The joy of working from home and having a daily chat over a webcam means your colleagues can take one look at you and tell you to log off because you look shocking. I didn’t even have to pretend to cough when it was my turn to talk.

Normally I would pepper my time at home doing the usual boring chores with some wild and diverse mid-40s fun like spinning plenty of records, watching some obscure 1980s football highlights on YouTube and picking up a never-ending pile of toys off the floor. If you’ve ever trodden on a Brio wooden train at 6am with nothing on your feet, I do share your pain.

But this week I spent two days with no inclination to do any of those things. I just wanted to get better.

So I was ‘niksening’ to a point, although it wasn’t really through choice. It was more thrust upon me by a total lack of energy and a burning desire to avoid watching Loose Women.

To niksen is to celebrate being idle, but it’s something you can’t share. So you could lay in the park in the summer in a pair of shorts – but taking a picture of your legs and posting a jealousy-inducing ‘wish you were here’ message on Facebook would break the idea of it. For the act of taking a picture and telling the world means you’d not be doing nothing, you’d be doing something. Even though you’d be telling the world you were doing nothing.

Confused?

The benefits of niksen are clearly to do with ditching your mind of clutter and taking time out of the cut and thrust of modern life.

I can see the logic – apart from maybe when you have a bath or lay on the beach, when do we ever actually do nothing? But then maybe to a niksen disciple, having a bath is still doing something!

Wait at a bus stop, join the queue to drop off a child at school or patiently stand in line for fish and chips and what do 90% of us Brits do? We whip out our mobile phones and start scrolling through mindless information. This Dutch term is about being comfortable in your own company, although if you saw someone sitting on a bench in the middle of a town actually doing nothing you’d probably think there was something wrong with them.

I guess that’s the way of the world we live in. We are more comfortable when we’re surrounded by stuff and information to the point that I’d argue it’s actually harder to do nothing than it is to do something.
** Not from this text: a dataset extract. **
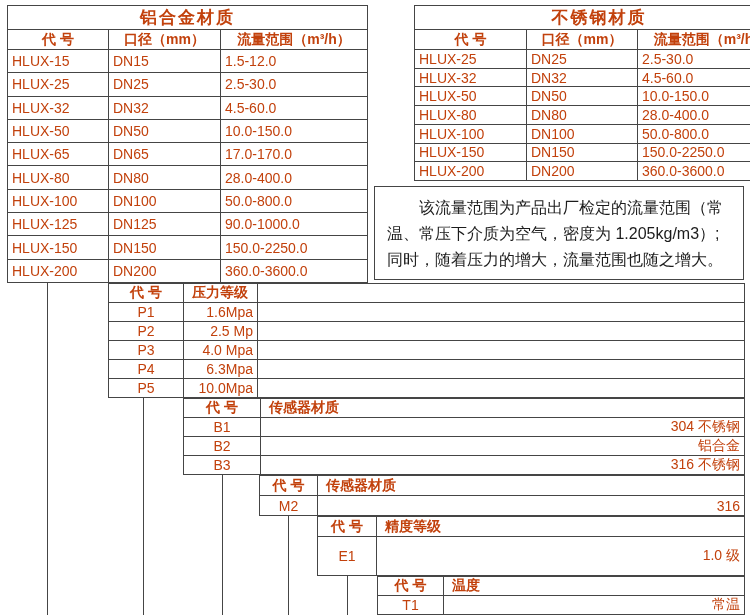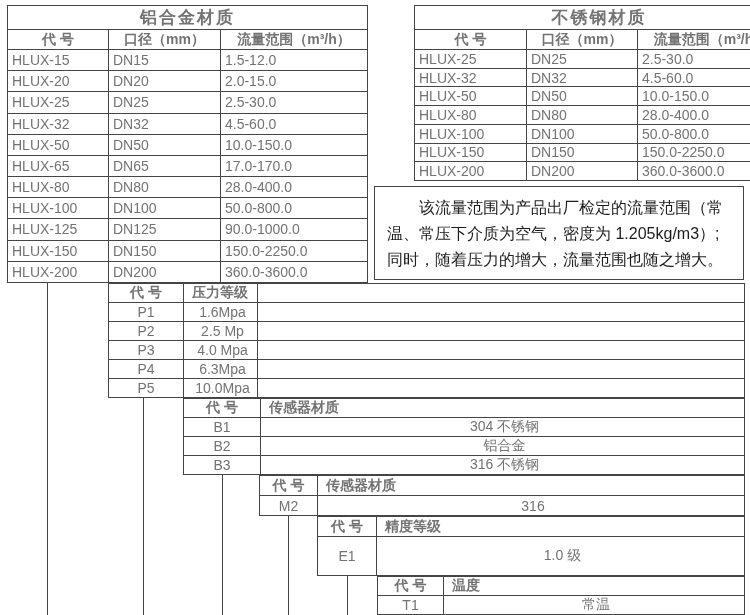"铝合金材质" table.spec { color: #737373 -> #c2410c }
And although taking time out to ‘niksen’ (it is a verb apparently) helps the brain slow down, eases stress and gives you time to think, I’d say it’s a word the Dutch can keep in their vernacular especially in a year like this.
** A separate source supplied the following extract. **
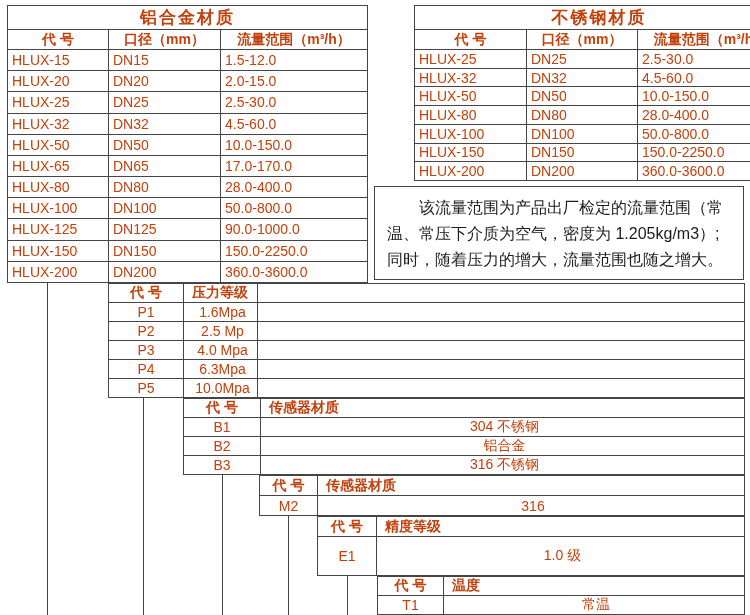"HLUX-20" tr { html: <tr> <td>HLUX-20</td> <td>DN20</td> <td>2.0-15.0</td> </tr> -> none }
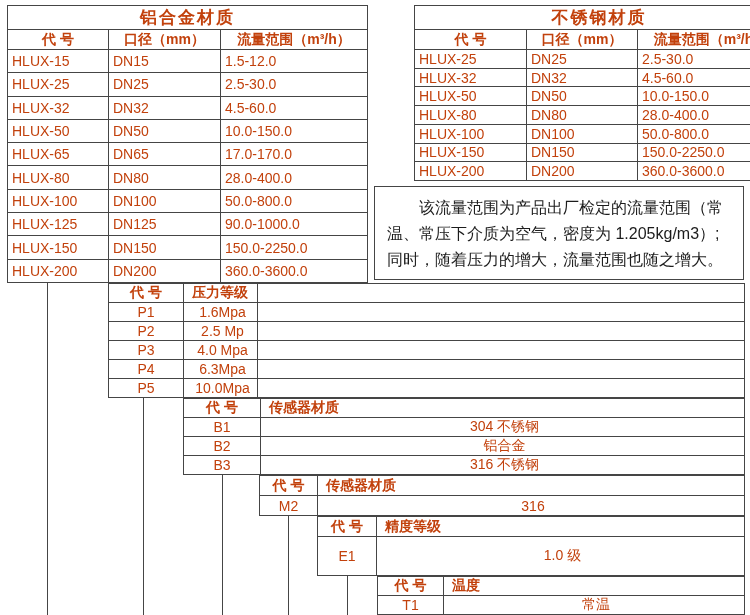"1.6Mpa" table.sub-t td.val { text-align: center -> right }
People are in isolation, locked down, living alone and cut off from work colleagues, friends and family more than ever. It’s certainly easier to do nothing if you’ve got nobody to do it with.

We all need our space and time to think but the concept of niksen seems like a flawed way to enjoy life. Surely as we get older we have more stuff around us, more time on our hands to fill and a sense that we can’t waste a second of it.

Do we really want to actively be so anti-social and do nothing?